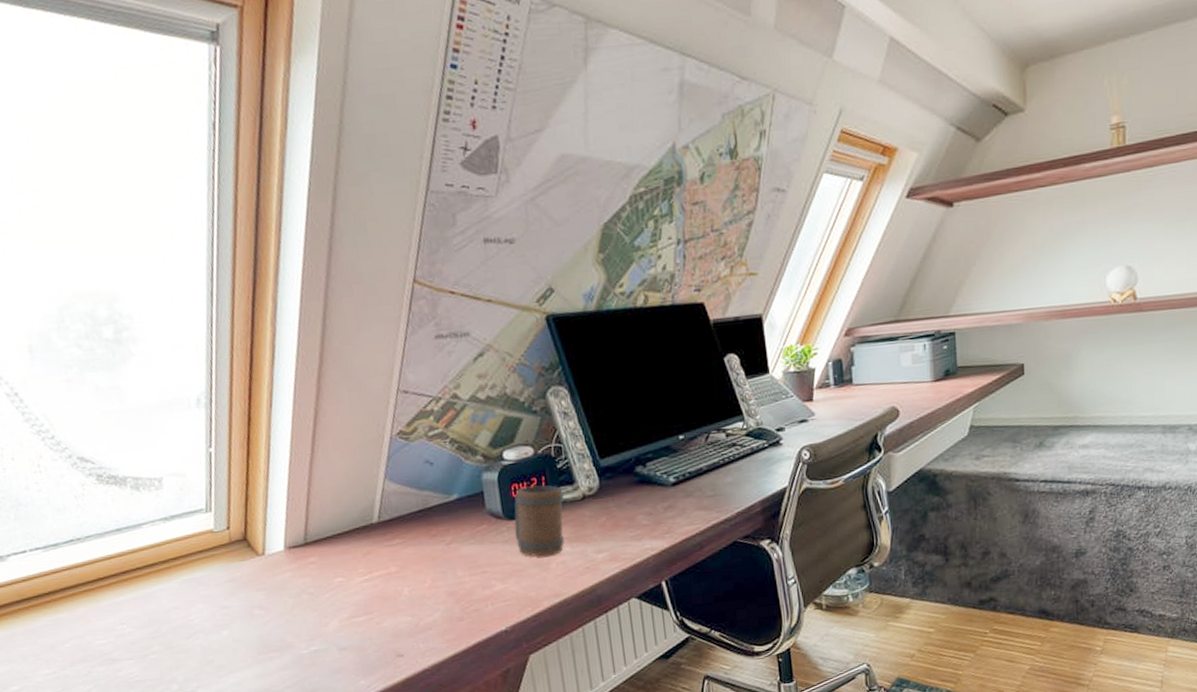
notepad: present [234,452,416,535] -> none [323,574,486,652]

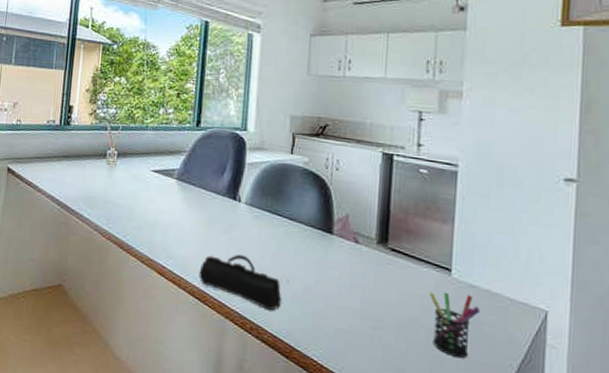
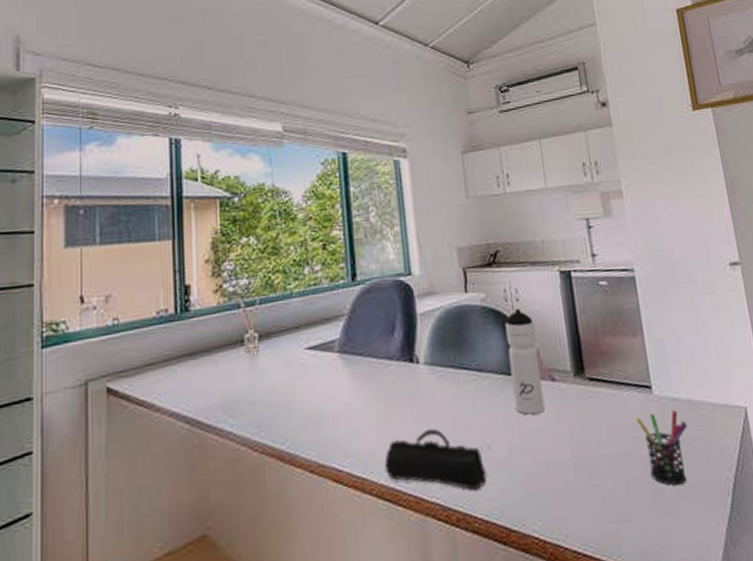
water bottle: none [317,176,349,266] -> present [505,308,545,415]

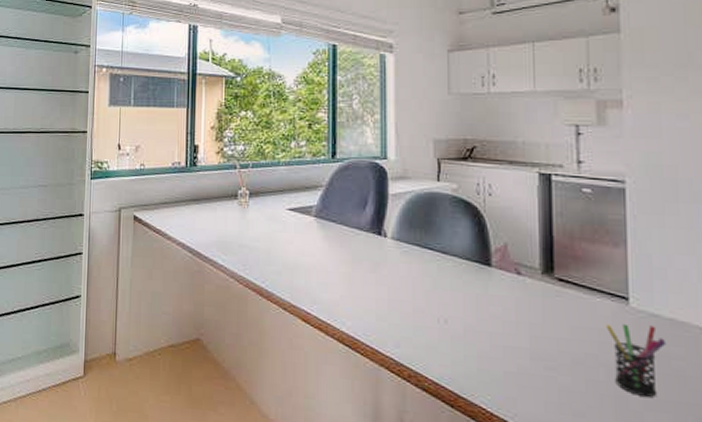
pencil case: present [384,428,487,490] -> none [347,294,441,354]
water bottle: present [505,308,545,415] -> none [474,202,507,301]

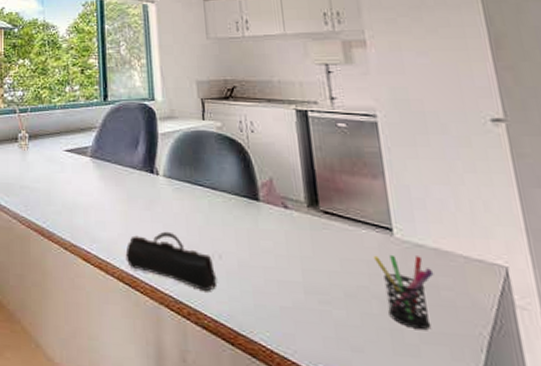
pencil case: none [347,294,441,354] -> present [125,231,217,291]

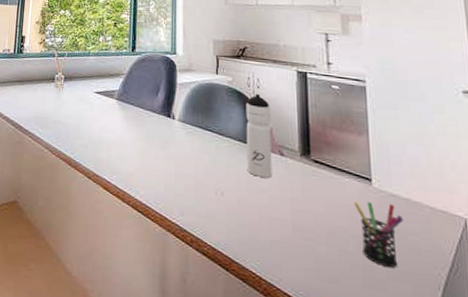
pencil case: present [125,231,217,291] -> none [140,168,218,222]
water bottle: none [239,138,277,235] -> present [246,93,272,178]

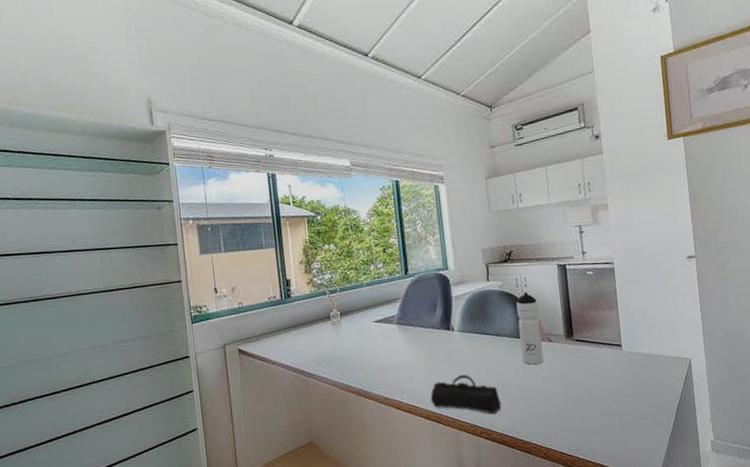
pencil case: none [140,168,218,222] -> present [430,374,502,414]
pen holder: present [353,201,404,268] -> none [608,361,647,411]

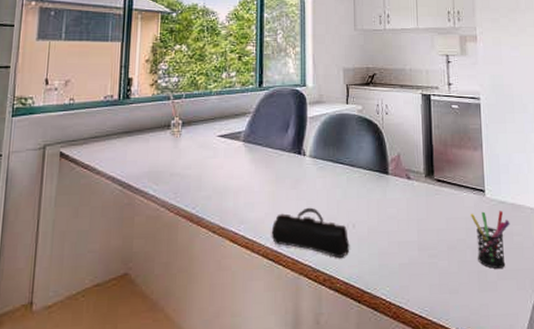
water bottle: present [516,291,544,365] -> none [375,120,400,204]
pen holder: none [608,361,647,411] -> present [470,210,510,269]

============================================================

## JOB
Please return each line of the data above in which the word "case" occurs.

## WRITTEN ANSWER
pencil case: present [384,428,487,490] -> none [347,294,441,354]
pencil case: none [347,294,441,354] -> present [125,231,217,291]
pencil case: present [125,231,217,291] -> none [140,168,218,222]
pencil case: none [140,168,218,222] -> present [430,374,502,414]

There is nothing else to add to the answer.